ABOUT THIS TASK:
Report every line of the records that contains the word "configuración".
[MATERIAL PROVIDED]
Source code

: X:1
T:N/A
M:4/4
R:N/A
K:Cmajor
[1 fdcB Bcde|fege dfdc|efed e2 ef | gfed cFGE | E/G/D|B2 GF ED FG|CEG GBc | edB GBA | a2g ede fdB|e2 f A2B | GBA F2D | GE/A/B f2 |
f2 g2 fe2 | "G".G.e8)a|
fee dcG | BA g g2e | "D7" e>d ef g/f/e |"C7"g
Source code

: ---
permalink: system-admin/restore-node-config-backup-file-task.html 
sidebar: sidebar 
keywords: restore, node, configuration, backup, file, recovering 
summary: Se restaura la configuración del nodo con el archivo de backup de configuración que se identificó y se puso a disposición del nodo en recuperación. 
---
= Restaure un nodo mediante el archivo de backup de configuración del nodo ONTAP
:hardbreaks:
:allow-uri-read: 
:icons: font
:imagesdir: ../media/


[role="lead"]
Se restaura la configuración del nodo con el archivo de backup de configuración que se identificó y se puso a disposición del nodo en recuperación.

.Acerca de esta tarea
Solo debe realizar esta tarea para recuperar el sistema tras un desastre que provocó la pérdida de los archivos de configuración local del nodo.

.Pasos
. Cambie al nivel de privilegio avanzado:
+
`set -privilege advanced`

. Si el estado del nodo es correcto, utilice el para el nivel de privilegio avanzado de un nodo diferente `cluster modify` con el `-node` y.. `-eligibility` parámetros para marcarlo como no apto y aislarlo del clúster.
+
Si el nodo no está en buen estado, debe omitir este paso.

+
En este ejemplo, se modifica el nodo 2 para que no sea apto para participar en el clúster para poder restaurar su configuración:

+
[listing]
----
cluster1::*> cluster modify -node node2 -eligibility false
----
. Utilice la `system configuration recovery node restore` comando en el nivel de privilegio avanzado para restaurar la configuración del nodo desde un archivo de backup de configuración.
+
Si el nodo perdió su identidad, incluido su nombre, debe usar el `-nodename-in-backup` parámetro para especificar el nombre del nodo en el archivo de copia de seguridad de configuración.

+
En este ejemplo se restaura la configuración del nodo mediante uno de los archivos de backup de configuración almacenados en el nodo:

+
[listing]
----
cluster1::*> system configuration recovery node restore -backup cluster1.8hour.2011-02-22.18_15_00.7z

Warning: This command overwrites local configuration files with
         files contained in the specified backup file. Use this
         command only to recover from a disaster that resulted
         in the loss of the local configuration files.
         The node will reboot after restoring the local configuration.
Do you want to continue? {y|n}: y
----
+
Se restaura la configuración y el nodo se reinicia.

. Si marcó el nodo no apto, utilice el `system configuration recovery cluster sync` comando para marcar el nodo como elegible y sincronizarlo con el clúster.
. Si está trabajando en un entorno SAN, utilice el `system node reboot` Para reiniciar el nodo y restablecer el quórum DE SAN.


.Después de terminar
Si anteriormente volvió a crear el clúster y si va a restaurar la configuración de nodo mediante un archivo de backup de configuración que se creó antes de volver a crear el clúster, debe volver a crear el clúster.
[/MATERIAL PROVIDED]
ANSWER:
summary: Se restaura la configuración del nodo con el archivo de backup de configuración que se identificó y se puso a disposición del nodo en recuperación. 
= Restaure un nodo mediante el archivo de backup de configuración del nodo ONTAP
Se restaura la configuración del nodo con el archivo de backup de configuración que se identificó y se puso a disposición del nodo en recuperación.
Solo debe realizar esta tarea para recuperar el sistema tras un desastre que provocó la pérdida de los archivos de configuración local del nodo.
En este ejemplo, se modifica el nodo 2 para que no sea apto para participar en el clúster para poder restaurar su configuración:
. Utilice la `system configuration recovery node restore` comando en el nivel de privilegio avanzado para restaurar la configuración del nodo desde un archivo de backup de configuración.
Si el nodo perdió su identidad, incluido su nombre, debe usar el `-nodename-in-backup` parámetro para especificar el nombre del nodo en el archivo de copia de seguridad de configuración.
En este ejemplo se restaura la configuración del nodo mediante uno de los archivos de backup de configuración almacenados en el nodo:
Se restaura la configuración y el nodo se reinicia.
Si anteriormente volvió a crear el clúster y si va a restaurar la configuración de nodo mediante un archivo de backup de configuración que se creó antes de volver a crear el clúster, debe volver a crear el clúster.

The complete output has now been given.